Do Departamento de IST, Aids e Hepatites Virais, Ivo Brito também chamou atenção para os retrocessos no SUS. “Hoje, o que está em jogo é o acesso universal à saúde versus cobertura universal. A AIDS, por exemplo, não é mais considerada uma epidemia, é uma doença crônica, e este conceito nasceu justamente no momento em que estamos adotando a política de medicalização como resposta à AIDS, portanto, a aids é uma endemia que atinge grupos específicos. O que precisamos pensar é sobre qual modelo de sistema queremos.”
O termo cobertura universal de saúde se refere à prestação de um serviço ou de um conjunto de garantias que podem estar cobertas ou não. Isto reduz a noção de saúde. Mas quando falamos em sistemas universais estamos considerando a saúde como resultado de um conjunto de outros subsistemas essenciais, como o da educação, da habitação, do trabalho, entre outros.
Ivo disse ainda que a saúde vive retrocessos no atual governo e também em governos anteriores. “O discurso sobre sexualidade sumiu da agenda global de resposta a epidemia de aids. Outro tema que desapareceu foi o debate sobre direitos humanos. Vivemos uma situação frágil sobre os caminhos que vamos seguir. Não sabemos nem se vamos ter eleições no ano que vem.”
O representante da Central Única dos Trabalhadores no Conselho Nacional de Saúde, Geordeci de Souza, disse que todas as maldades no âmbito da saúde são pactuadas na CIT (Comissão Intergestora Tripartite). “O ministro da Saúde não está acabando com o SUS sozinho, ele tem o apoio dos secretários estaduais e municipais de saúde. Cobrem os secretários de vocês.”
Geordeci criticou a Emenda Constitucional (EC) 95/17, que congela por 20 anos os investimentos públicos. “Muitos estão dizendo que os gastos serão congelados, mas não é verdade. A cada ano vamos ver menos dinheiro na saúde e na educação. A população brasileira está perdendo direitos”, disse.

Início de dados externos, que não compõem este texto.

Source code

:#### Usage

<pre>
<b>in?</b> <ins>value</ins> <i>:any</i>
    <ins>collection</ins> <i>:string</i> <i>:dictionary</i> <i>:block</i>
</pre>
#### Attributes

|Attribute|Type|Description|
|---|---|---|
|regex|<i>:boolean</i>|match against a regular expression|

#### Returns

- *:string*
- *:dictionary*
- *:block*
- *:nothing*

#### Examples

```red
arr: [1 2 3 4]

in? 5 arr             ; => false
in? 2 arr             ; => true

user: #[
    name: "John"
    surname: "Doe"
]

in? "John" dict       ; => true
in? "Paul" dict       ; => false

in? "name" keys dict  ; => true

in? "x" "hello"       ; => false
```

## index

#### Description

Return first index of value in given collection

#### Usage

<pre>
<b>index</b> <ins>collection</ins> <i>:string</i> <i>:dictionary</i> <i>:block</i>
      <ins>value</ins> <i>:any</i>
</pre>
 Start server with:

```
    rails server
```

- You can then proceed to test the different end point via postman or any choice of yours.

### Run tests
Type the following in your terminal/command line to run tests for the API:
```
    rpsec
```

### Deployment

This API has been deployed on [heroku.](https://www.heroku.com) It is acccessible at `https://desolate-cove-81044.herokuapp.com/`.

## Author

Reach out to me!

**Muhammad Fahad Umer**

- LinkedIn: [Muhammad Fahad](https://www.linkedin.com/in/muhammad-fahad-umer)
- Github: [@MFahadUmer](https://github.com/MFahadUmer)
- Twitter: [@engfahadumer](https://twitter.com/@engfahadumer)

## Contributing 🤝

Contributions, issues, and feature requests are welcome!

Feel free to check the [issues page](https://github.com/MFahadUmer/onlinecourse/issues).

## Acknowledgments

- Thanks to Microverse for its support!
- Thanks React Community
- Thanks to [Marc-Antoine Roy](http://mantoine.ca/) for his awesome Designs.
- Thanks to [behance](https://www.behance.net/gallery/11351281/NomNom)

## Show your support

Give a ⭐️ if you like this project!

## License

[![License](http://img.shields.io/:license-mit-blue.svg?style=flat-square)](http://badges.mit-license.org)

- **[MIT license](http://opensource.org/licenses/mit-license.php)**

Também participou do debate o ativista Vando de Oliveira, da Rede Nacional de Pessoas Vivendo com HIV/Aids. Emocionado, o militante chamou atenção para o descaso com as pessoas soropositivas. “Há mais de 30 anos lutamos contra a aids e por uma política integral de acesso, mas o que vemos são pessoas chegando tardiamente aos serviços de saúde e já com aids. Ou seja, em 2017 vivemos situações parecidas com as de 1982.”
Vando considera que o golpe a saúde vem de muito tempo. “Já conquistamos muitas coisas, como os medicamentos e a oportunidade de continuar vivendo. O problema é que trinta anos depois temos de conviver com a falta de antirretrovirais e o desmonte do SUS. A política contra a aids deixou de ser prioridade, o financiamento não acabou, os estados e municípios estão investindo o dinheiro em outras doenças.”
Da plateia, o ativista Carlos Duarte, do Gapa do Rio Grande do Sul, trouxe uma reflexão sobre o fim da aids. Segundo ele, não existe mais recursos para investir em saúde, os recursos são para as doenças, o que contrapõem a política de prevenção. “O sistema universal de saúde trata aids, a cobertura universal trata HIV, então é certo que vamos deixar de falar em aids para falar de HIV. Até as pessoas vivendo com aids passaram a ser chamadas de pessoas com HIV. Populações vulneráveis agora são populações-chave. Cobertura universal não trabalha com vulnerabilidade e muito menos com determinantes em saúde.”
O debate durou mais de duas horas, muitos ativistas fizeram intervenções e perguntas aos convidados. Na parte da tarde, os participantes do Enong se dividiram em grupos para debater e elaborar propostas que, se aprovadas, vão compor o documento final do evento.